Over the past two years or so, BUSINESS WEEK has run a series of seminal stories about what we called the New Economy. We described how information technology and the globalization of business were spurring investment and productivity. We argued that these trends were creating a new business cycle that would permit faster economic growth without renewed inflation. This line of reasoning drew blood. We debated it endlessly among ourselves, and we were criticized by some traditional economists, who kept warning that an overheated economy would generate inflation long before now.

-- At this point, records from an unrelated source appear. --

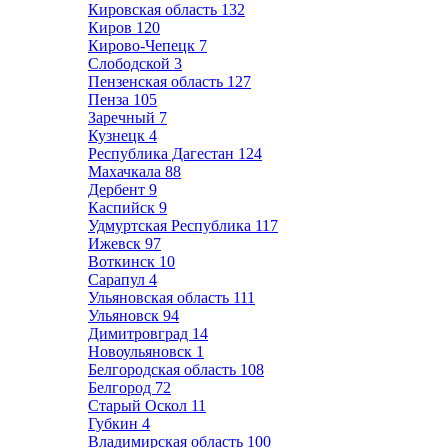
Кировская область
132
Киров
120
Кирово-Чепецк
7
Слободской
3
Пензенская область
127
Пенза
105
Заречный
7
Кузнецк
4
Республика Дагестан
124
Махачкала
88
Дербент
9
Каспийск
9
Удмуртская Республика
117
Ижевск
97
Воткинск
10
Сарапул
4
Ульяновская область
111
Ульяновск
94
Димитровград
14
Новоульяновск
1
Белгородская область
108
Белгород
72
Старый Оскол
11
Губкин
4
Владимирская область
100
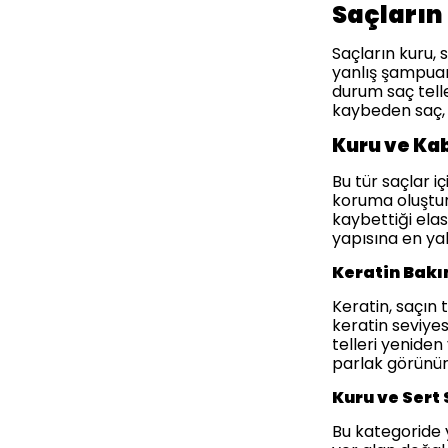
Saçların
Saçların kuru, 
yanlış şampuan 
durum saç tell
kaybeden saç,
Kuru ve Kab
Bu tür saçlar 
koruma oluştur
kaybettiği elas
yapısına en yak
Keratin Bak
Keratin, saçın
keratin seviye
telleri yeniden
parlak görünür
Kuru ve Sert 
Bu kategoride y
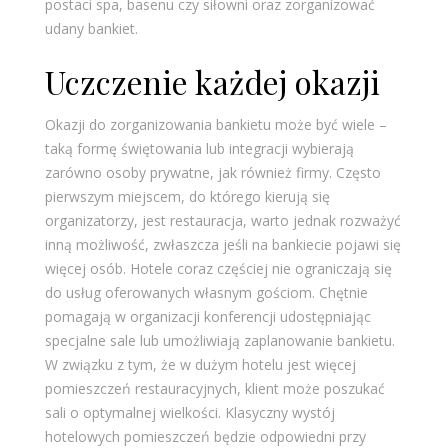
postaci spa, basenu czy siłowni oraz zorganizować
udany bankiet.
Uczczenie każdej okazji
Okazji do zorganizowania bankietu może być wiele –
taką formę świętowania lub integracji wybierają
zarówno osoby prywatne, jak również firmy. Często
pierwszym miejscem, do którego kierują się
organizatorzy, jest restauracja, warto jednak rozważyć
inną możliwość, zwłaszcza jeśli na bankiecie pojawi się
więcej osób. Hotele coraz częściej nie ograniczają się
do usług oferowanych własnym gościom. Chętnie
pomagają w organizacji konferencji udostępniając
specjalne sale lub umożliwiają zaplanowanie bankietu.
W związku z tym, że w dużym hotelu jest więcej
pomieszczeń restauracyjnych, klient może poszukać
sali o optymalnej wielkości. Klasyczny wystój
hotelowych pomieszczeń będzie odpowiedni przy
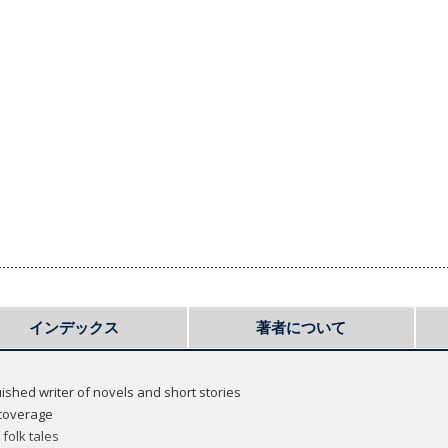
インデックス
著者について
uished writer of novels and short stories
 coverage
 folk tales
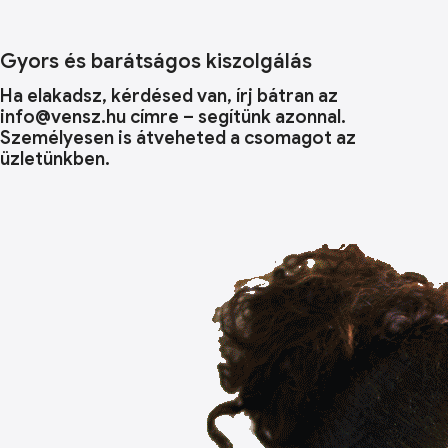
Gyors és barátságos kiszolgálás
Ha elakadsz, kérdésed van, írj bátran az
info@vensz.hu címre – segítünk azonnal.
Személyesen is átveheted a csomagot az
üzletünkben.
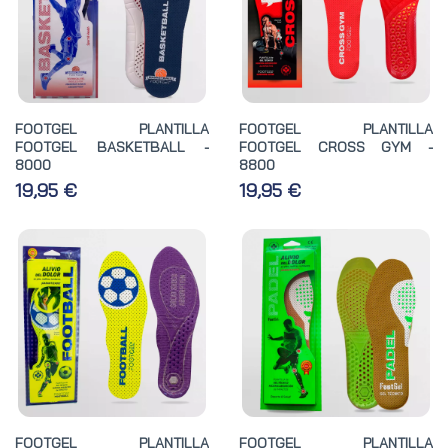
FOOTGEL PLANTILLA
FOOTGEL PLANTILLA
FOOTGEL BASKETBALL -
FOOTGEL CROSS GYM -
8000
8800
19,95 €
19,95 €
FOOTGEL PLANTILLA
FOOTGEL PLANTILLA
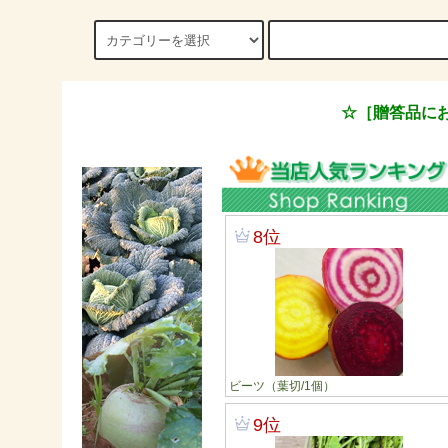
☆［贈答品に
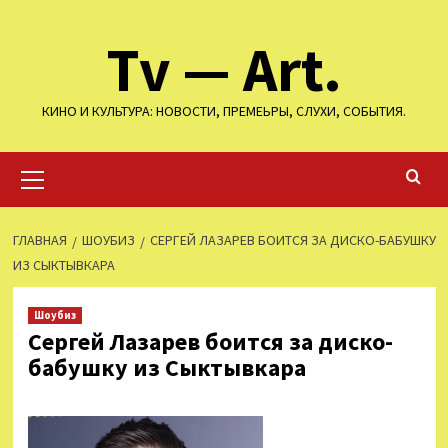
Перейти
Tv — Art.
к
содержимому
КИНО И КУЛЬТУРА: НОВОСТИ, ПРЕМЕЬРЫ, СЛУХИ, СОБЫТИЯ.
Основное
меню
ГЛАВНАЯ
ШОУБИЗ
СЕРГЕЙ ЛАЗАРЕВ БОИТСЯ ЗА ДИСКО-БАБУШКУ
ИЗ СЫКТЫВКАРА
Шоубиз
Сергей Лазарев боится за диско-
бабушку из Сыктывкара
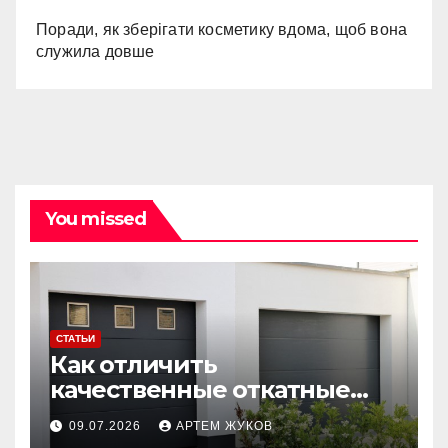
Поради, як зберігати косметику вдома, щоб вона
служила довше
You missed
СТАТЬИ
Как отличить
качественные откатные
ворота от облегчённых
09.07.2026
АРТЕМ ЖУКОВ
конструкций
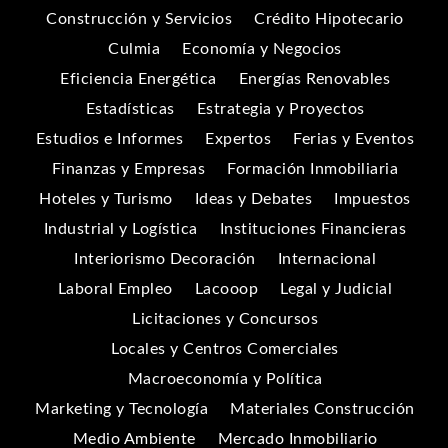
Construcción y Servicios
Crédito Hipotecario
Culmia
Economía y Negocios
Eficiencia Energética
Energías Renovables
Estadísticas
Estrategia y Proyectos
Estudios e Informes
Expertos
Ferias y Eventos
Finanzas y Empresas
Formación Inmobiliaria
Hoteles y Turismo
Ideas y Debates
Impuestos
Industrial y Logística
Instituciones Financieras
Interiorismo Decoración
Internacional
Laboral Empleo
Lacooop
Legal y Judicial
Licitaciones y Concursos
Locales y Centros Comerciales
Macroeconomía y Política
Marketing y Tecnología
Materiales Construcción
Medio Ambiente
Mercado Inmobiliario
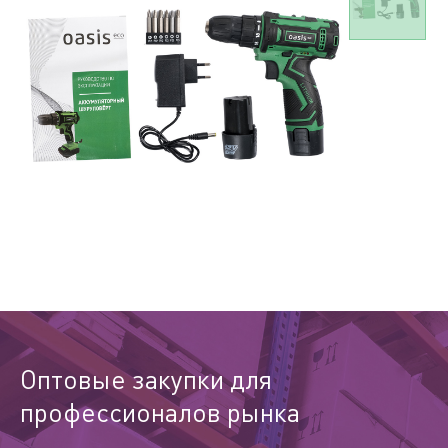
Оптовые закупки для
профессионалов рынка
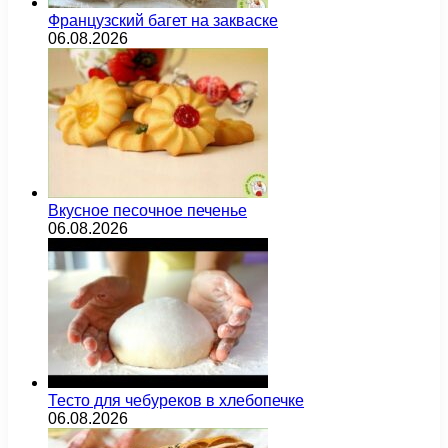
Французский багет на закваске
06.08.2026
Вкусное песочное печенье
06.08.2026
Тесто для чебуреков в хлебопечке
06.08.2026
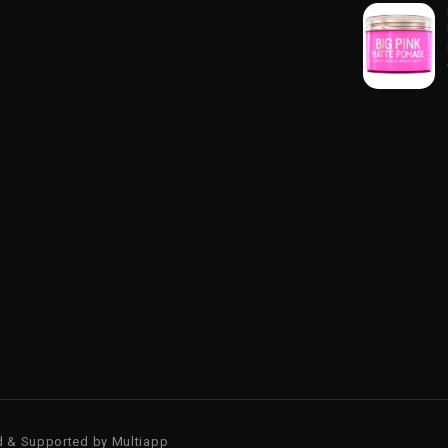
d & Supported by
Multiapp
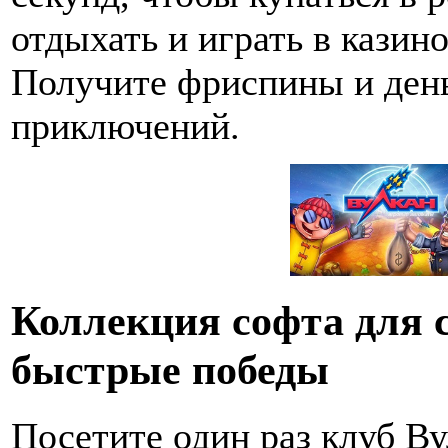
отдыхать и играть в казин
Получите фриспины и ден
приключений.
Коллекция софта для с
быстрые победы
Посетите один раз клуб В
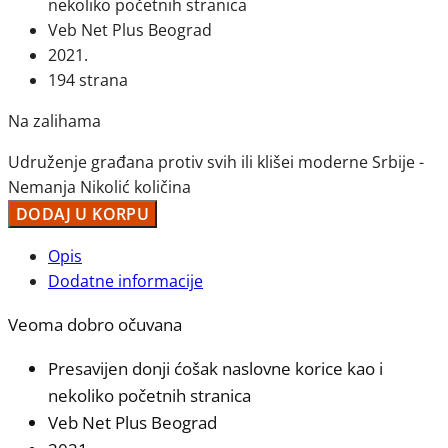
nekoliko početnih stranica
Veb Net Plus Beograd
2021.
194 strana
Na zalihama
Udruženje građana protiv svih ili klišei moderne Srbije -
Nemanja Nikolić količina
DODAJ U KORPU
Opis
Dodatne informacije
Veoma dobro očuvana
Presavijen donji ćošak naslovne korice kao i
nekoliko početnih stranica
Veb Net Plus Beograd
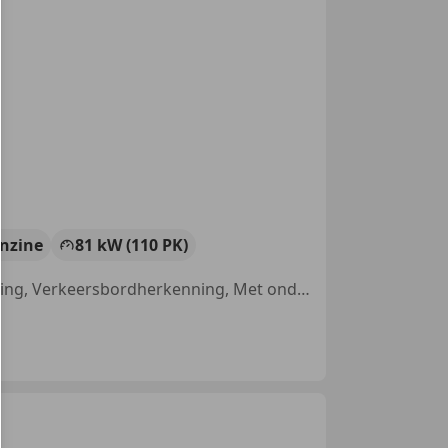
nzine
81 kW (110 PK)
Stoelverwarming, Nieuwe APK, Airbag bestuurder, Stuurwielverwarming, Verkeersbordherkenning, Met onderhoudshistorie, Parkeerhulp achter, Bandenspanningscontrole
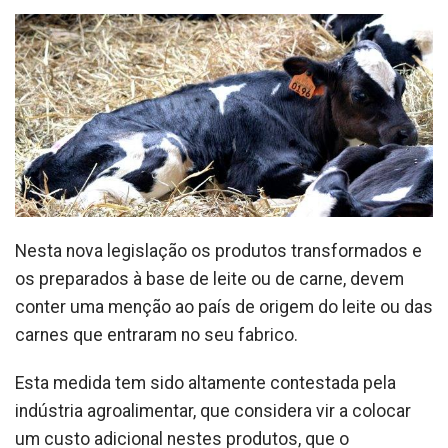
Nesta nova legislação os produtos transformados e
os preparados à base de leite ou de carne, devem
conter uma menção ao país de origem do leite ou das
carnes que entraram no seu fabrico.
Esta medida tem sido altamente contestada pela
indústria agroalimentar, que considera vir a colocar
um custo adicional nestes produtos, que o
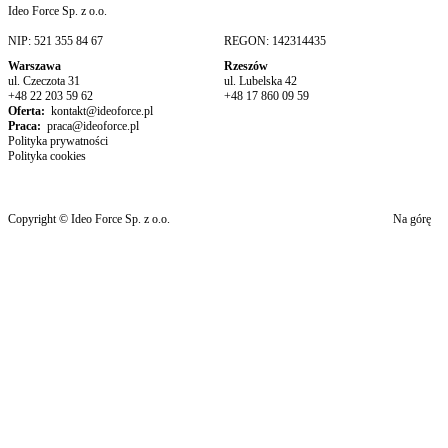
Ideo Force Sp. z o.o.
NIP: 521 355 84 67
REGON: 142314435
Warszawa
Rzeszów
ul. Czeczota 31
ul. Lubelska 42
+48 22 203 59 62
+48 17 860 09 59
Oferta:
kontakt@ideoforce.pl
Praca:
praca@ideoforce.pl
Polityka prywatności
Polityka cookies
Copyright © Ideo Force Sp. z o.o.
Na górę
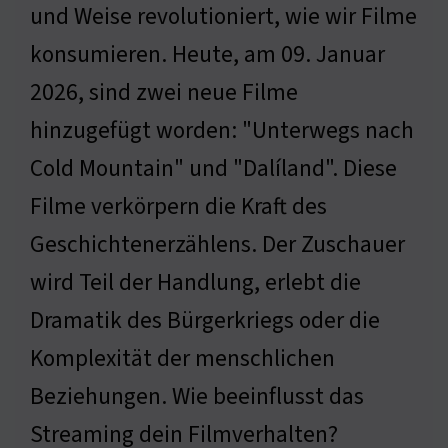
und Weise revolutioniert, wie wir Filme
konsumieren. Heute, am 09. Januar
2026, sind zwei neue Filme
hinzugefügt worden: "Unterwegs nach
Cold Mountain" und "Dalíland". Diese
Filme verkörpern die Kraft des
Geschichtenerzählens. Der Zuschauer
wird Teil der Handlung, erlebt die
Dramatik des Bürgerkriegs oder die
Komplexität der menschlichen
Beziehungen. Wie beeinflusst das
Streaming dein Filmverhalten?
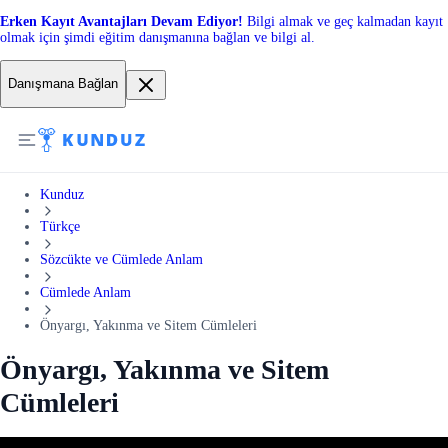
Erken Kayıt Avantajları Devam Ediyor!
Bilgi almak ve geç kalmadan kayıt
olmak için şimdi eğitim danışmanına bağlan ve bilgi al.
Danışmana Bağlan
Kunduz
Türkçe
Sözcükte ve Cümlede Anlam
Cümlede Anlam
Önyargı, Yakınma ve Sitem Cümleleri
Önyargı, Yakınma ve Sitem
Cümleleri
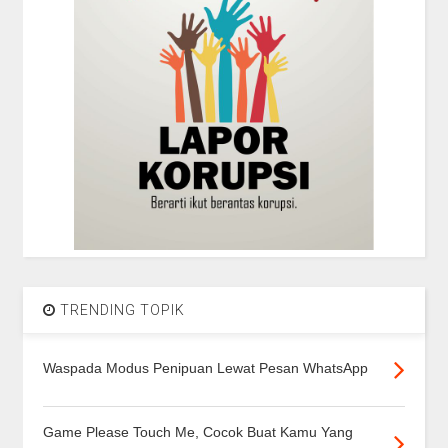
TRENDING TOPIK
Waspada Modus Penipuan Lewat Pesan WhatsApp
Game Please Touch Me, Cocok Buat Kamu Yang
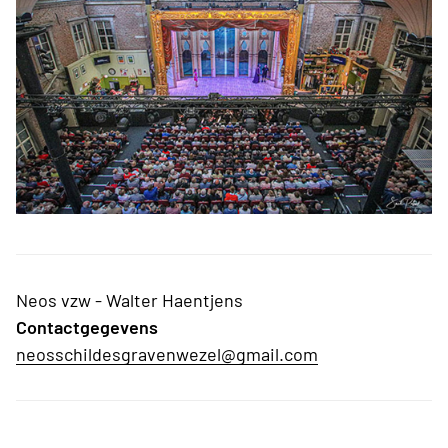
Neos vzw - Walter Haentjens
Contactgegevens
neosschildesgravenwezel@gmail.com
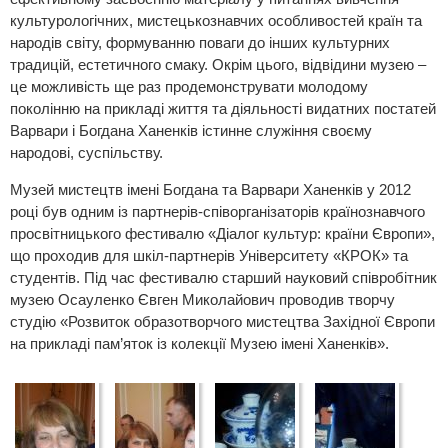
культурологічних, мистецькознавчих особливостей країн та
народів світу, формуванню поваги до інших культурних
традицій, естетичного смаку. Окрім цього, відвідини музею –
це можливість ще раз продемонструвати молодому
поколінню на прикладі життя та діяльності видатних постатей
Варвари і Богдана Ханенків істинне служіння своєму
народові, суспільству.
Музей мистецтв імені Богдана та Варвари Ханенків у 2012
році був одним із партнерів-співорганізаторів країнознавчого
просвітницького фестивалю «Діалог культур: країни Європи»,
що проходив для шкіл-партнерів Університету «КРОК» та
студентів. Під час фестивалю старший науковий співробітник
музею Осауленко Євген Миколайович проводив творчу
студію «Розвиток образотворчого мистецтва Західної Європи
на прикладі пам’яток із колекції Музею імені Ханенків».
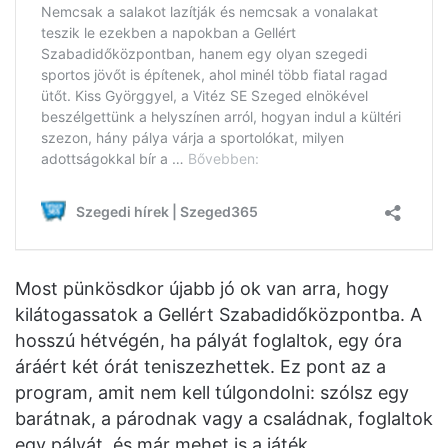
Most pünkösdkor újabb jó ok van arra, hogy
kilátogassatok a Gellért Szabadidőközpontba. A
hosszú hétvégén, ha pályát foglaltok, egy óra
áráért két órát teniszezhettek. Ez pont az a
program, amit nem kell túlgondolni: szólsz egy
barátnak, a párodnak vagy a családnak, foglaltok
egy pályát, és már mehet is a játék.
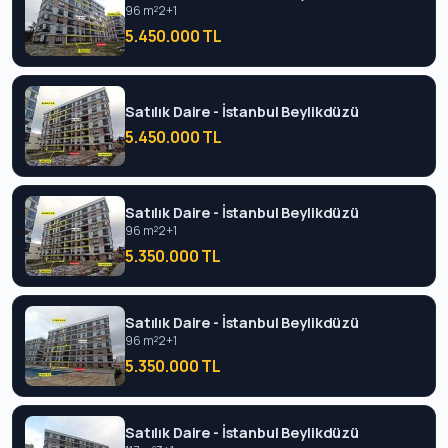
96 m²
2+1
5.450.000 TL
Satılık Daire - İstanbul Beylikdüzü
5.450.000 TL
Satılık Daire - İstanbul Beylikdüzü
96 m²
2+1
5.350.000 TL
Satılık Daire - İstanbul Beylikdüzü
96 m²
2+1
5.350.000 TL
Satılık Daire - İstanbul Beylikdüzü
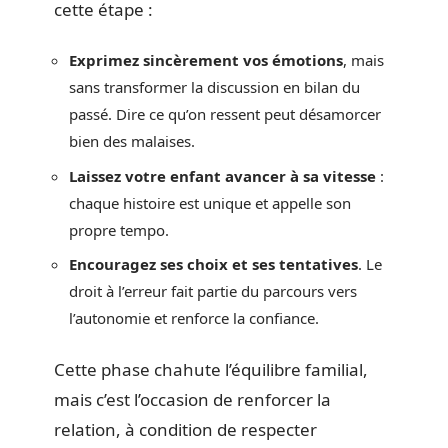
cette étape :
Exprimez sincèrement vos émotions
, mais
sans transformer la discussion en bilan du
passé. Dire ce qu’on ressent peut désamorcer
bien des malaises.
Laissez votre enfant avancer à sa vitesse
:
chaque histoire est unique et appelle son
propre tempo.
Encouragez ses choix et ses tentatives
. Le
droit à l’erreur fait partie du parcours vers
l’autonomie et renforce la confiance.
Cette phase chahute l’équilibre familial,
mais c’est l’occasion de renforcer la
relation, à condition de respecter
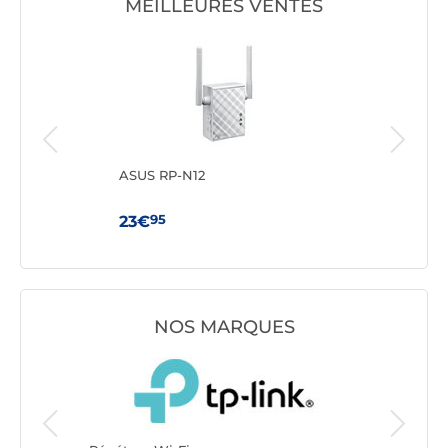
MEILLEURES VENTES
ASUS RP-N12
TP-
95
23€
59
NOS MARQUES
Répéteur
Fritz!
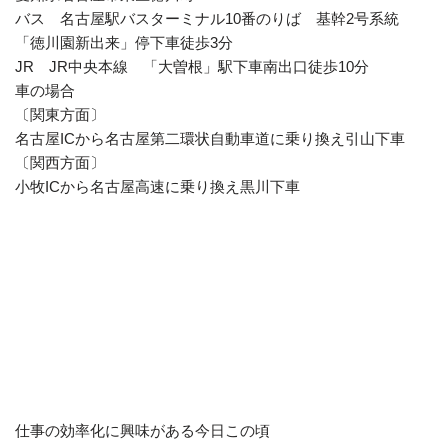
バス 名古屋駅バスターミナル10番のりば 基幹2号系統
「徳川園新出来」停下車徒歩3分
JR JR中央本線 「大曽根」駅下車南出口徒歩10分
車の場合
〔関東方面〕
名古屋ICから名古屋第二環状自動車道に乗り換え引山下車
〔関西方面〕
小牧ICから名古屋高速に乗り換え黒川下車
仕事の効率化に興味がある今日この頃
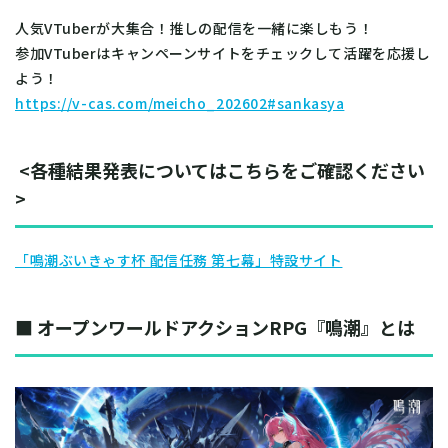
人気VTuberが大集合！推しの配信を一緒に楽しもう！
参加VTuberはキャンペーンサイトをチェックして活躍を応援し
よう！
https://v-cas.com/meicho_202602#sankasya
<各種結果発表についてはこちらをご確認ください
>
「鳴潮ぶいきゃす杯 配信任務 第七幕」特設サイト
■
オープンワールドアクションRPG『鳴潮』とは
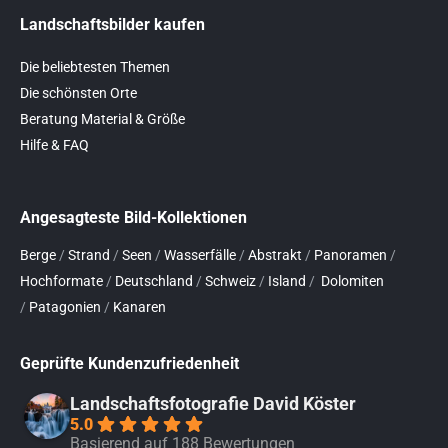
Landschaftsbilder kaufen
Die beliebtesten Themen
Die schönsten Orte
Beratung Material & Größe
Hilfe & FAQ
Angesagteste Bild-Kollektionen
Berge
/
Strand
/
Seen
/
Wasserfälle
/
Abstrakt
/
Panoramen
/
Hochformate
/
Deutschland
/
Schweiz
/
Island
/
Dolomiten
/
Patagonien
/
Kanaren
Geprüfte Kundenzufriedenheit
Landschaftsfotografie David Köster
5.0
Basierend auf 188 Bewertungen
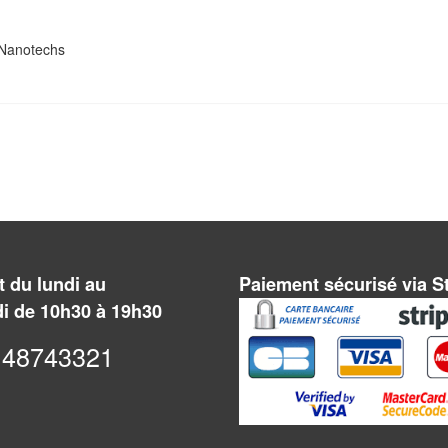
 Nanotechs
 du lundi au
Paiement sécurisé via S
i de 10h30 à 19h30
48743321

We are thus especially gratified to learn that we have received the 1998 Gerald Loeb Award for distinguished business journalism in the magazine category for our coverage of the New Economy. The Loeb prize, administered by the John E. Anderson Graduate School of Management of the University of California at Los Angeles, is the most important award in business journalism--and we have now won it for two years in a row. Kudos to Mike Mandel and Dean Foust for their brilliant work. The Loeb judges also honored us as a finalist for our coverage of WorldCom Inc.'s dramatic takeover bid for MCI Communications Corp.
BUSINESS WEEK has garnered a number of other editorial prizes this year. Among them: the Overseas Press Club (OPC) Award for best business reporting from abroad (in magazines) for our coverage of the Asian crisis, an OPC citation for environmental reporting, a National Magazine Award nomination for BUSINESS WEEK Online, three Deadline Club award nominations, and several awards for our coverage of abuses on Wall Street.
These awards demonstrate again why BUSINESS WEEK is by far the world's No.1 business magazine--first in circulation, first in total readership, first in revenue, and first in editorial honors. We are determined to continue bringing you, our loyal readers, the best possible publication.